- _DESCRIPTION OF THE TASK_: Within these entries, which lines include the string "linecap"? Copy each one.

- _INFORMATION SUPPLIED_:
------------

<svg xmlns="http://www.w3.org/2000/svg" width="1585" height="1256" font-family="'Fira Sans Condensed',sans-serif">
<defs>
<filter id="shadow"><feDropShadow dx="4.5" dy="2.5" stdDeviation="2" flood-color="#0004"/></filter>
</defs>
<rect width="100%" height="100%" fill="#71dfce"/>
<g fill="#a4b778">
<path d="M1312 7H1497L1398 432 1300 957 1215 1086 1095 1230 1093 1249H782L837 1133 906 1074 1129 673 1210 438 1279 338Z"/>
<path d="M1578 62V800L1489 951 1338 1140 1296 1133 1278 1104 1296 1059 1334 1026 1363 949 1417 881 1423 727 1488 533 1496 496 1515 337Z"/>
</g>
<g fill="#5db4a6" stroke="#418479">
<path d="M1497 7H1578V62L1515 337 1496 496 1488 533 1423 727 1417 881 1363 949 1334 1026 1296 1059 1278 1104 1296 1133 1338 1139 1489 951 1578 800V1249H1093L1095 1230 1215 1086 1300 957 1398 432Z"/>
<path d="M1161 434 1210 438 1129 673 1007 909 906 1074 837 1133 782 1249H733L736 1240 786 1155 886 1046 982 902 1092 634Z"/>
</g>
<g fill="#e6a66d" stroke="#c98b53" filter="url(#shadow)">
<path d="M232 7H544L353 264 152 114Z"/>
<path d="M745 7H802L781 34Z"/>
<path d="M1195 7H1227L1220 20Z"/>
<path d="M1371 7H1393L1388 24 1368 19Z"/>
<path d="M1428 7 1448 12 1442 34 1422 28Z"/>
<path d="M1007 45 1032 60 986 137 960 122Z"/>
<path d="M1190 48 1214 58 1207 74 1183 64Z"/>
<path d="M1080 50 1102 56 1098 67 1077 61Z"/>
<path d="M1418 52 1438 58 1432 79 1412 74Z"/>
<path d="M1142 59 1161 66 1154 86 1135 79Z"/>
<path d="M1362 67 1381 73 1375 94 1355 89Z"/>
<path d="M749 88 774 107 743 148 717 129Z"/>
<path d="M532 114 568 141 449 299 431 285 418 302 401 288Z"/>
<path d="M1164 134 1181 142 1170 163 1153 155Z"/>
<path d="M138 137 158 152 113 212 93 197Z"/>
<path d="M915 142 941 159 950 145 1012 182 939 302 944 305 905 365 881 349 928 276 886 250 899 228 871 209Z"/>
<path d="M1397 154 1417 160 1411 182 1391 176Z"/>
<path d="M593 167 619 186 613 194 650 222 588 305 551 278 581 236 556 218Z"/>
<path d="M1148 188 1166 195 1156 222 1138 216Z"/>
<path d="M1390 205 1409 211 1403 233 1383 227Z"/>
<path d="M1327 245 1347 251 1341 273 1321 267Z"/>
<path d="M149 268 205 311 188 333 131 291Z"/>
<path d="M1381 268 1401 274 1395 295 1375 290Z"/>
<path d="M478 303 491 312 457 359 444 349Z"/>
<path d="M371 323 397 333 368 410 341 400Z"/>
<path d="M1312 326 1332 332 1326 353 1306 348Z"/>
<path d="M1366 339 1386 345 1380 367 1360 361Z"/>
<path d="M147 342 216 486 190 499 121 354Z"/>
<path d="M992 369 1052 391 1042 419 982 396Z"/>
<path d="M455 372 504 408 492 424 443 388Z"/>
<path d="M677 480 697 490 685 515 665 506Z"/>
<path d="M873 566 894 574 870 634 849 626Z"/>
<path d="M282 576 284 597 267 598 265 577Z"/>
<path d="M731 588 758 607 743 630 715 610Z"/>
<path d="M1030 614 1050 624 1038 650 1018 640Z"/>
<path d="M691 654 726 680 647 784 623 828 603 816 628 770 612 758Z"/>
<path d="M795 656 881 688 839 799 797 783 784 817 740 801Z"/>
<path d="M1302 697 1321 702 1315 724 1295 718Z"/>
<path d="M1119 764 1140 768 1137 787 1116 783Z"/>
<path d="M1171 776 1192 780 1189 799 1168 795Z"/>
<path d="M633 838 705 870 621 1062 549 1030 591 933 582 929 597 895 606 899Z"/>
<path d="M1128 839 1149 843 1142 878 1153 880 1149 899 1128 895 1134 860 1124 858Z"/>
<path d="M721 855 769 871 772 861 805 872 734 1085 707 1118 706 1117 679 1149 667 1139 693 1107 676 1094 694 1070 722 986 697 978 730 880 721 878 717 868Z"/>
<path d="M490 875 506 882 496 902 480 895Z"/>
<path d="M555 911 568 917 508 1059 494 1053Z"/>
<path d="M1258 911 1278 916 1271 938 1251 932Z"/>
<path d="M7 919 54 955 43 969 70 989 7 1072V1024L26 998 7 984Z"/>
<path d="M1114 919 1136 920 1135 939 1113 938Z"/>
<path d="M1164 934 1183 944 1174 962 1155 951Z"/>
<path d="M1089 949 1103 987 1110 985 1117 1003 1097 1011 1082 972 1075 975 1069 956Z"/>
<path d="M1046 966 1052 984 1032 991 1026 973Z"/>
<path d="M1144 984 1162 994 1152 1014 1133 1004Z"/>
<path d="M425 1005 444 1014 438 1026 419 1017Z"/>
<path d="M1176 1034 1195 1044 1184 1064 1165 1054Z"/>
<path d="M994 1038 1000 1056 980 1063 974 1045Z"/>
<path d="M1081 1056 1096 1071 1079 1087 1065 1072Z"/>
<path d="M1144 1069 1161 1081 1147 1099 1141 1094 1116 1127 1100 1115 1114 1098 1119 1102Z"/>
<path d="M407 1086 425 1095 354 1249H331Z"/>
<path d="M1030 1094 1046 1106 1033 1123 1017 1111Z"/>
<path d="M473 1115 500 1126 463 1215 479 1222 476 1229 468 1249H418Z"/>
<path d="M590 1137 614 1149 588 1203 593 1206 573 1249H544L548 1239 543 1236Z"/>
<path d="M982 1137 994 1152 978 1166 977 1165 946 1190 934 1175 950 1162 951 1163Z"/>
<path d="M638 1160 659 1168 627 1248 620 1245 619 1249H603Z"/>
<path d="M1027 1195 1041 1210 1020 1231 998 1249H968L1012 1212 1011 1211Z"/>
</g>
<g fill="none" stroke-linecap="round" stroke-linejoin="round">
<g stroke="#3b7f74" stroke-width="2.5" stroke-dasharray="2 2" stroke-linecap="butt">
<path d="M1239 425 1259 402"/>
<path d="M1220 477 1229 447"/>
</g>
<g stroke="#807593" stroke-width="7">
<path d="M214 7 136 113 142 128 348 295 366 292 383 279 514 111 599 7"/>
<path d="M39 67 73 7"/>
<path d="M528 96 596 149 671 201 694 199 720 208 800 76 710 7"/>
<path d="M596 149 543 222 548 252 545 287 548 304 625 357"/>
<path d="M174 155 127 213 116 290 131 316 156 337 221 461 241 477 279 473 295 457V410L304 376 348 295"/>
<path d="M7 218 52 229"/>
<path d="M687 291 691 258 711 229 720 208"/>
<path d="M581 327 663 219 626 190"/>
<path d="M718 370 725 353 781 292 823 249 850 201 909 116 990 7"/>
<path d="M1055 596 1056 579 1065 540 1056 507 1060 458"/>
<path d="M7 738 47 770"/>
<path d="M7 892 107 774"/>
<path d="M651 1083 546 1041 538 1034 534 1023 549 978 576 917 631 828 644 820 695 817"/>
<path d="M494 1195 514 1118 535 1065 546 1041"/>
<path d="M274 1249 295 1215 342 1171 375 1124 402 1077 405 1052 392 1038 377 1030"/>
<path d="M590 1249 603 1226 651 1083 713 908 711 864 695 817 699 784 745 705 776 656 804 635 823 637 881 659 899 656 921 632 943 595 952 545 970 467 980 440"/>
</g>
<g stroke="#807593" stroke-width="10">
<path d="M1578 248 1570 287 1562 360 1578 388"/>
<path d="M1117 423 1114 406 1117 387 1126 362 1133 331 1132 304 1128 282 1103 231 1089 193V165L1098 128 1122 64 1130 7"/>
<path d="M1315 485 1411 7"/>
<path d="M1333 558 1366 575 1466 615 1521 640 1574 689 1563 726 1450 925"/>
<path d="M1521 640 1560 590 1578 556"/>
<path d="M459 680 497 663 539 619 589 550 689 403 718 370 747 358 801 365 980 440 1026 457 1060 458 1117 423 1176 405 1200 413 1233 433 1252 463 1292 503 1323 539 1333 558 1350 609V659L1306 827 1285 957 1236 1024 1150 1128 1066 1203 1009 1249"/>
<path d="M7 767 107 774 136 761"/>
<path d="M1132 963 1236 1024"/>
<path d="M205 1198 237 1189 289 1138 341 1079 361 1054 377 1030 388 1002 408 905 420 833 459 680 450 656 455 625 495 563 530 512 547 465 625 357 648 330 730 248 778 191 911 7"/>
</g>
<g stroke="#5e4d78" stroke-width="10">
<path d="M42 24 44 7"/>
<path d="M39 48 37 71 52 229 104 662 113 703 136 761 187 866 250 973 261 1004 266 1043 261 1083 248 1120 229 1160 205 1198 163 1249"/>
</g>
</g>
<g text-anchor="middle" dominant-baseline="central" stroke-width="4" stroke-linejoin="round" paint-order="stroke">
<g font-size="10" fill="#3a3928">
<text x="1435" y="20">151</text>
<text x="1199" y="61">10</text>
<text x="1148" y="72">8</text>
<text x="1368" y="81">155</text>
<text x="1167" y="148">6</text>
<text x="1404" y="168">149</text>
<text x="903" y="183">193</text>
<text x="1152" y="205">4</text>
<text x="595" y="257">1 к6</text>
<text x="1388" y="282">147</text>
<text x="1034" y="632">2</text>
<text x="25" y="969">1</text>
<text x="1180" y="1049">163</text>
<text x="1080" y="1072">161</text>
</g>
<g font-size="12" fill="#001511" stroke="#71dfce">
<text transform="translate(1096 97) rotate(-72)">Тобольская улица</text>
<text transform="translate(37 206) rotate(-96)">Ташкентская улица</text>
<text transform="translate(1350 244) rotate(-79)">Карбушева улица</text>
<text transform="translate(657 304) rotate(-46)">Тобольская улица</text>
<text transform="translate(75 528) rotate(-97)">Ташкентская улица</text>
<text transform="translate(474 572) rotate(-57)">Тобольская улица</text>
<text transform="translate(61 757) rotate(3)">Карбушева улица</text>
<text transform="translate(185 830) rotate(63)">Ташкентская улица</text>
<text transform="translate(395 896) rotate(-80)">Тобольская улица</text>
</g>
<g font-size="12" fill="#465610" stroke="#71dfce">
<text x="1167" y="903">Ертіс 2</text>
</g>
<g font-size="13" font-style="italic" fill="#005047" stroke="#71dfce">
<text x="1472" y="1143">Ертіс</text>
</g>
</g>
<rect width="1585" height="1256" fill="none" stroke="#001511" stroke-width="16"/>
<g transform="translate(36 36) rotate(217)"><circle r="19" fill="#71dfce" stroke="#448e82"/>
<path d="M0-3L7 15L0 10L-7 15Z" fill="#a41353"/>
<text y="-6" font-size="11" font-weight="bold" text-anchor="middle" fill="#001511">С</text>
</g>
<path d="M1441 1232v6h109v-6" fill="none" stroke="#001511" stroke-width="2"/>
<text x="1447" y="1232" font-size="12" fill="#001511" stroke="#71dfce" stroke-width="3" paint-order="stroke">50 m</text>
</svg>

------------

- _RESPONSE AREA_:
<g fill="none" stroke-linecap="round" stroke-linejoin="round">
<g stroke="#3b7f74" stroke-width="2.5" stroke-dasharray="2 2" stroke-linecap="butt">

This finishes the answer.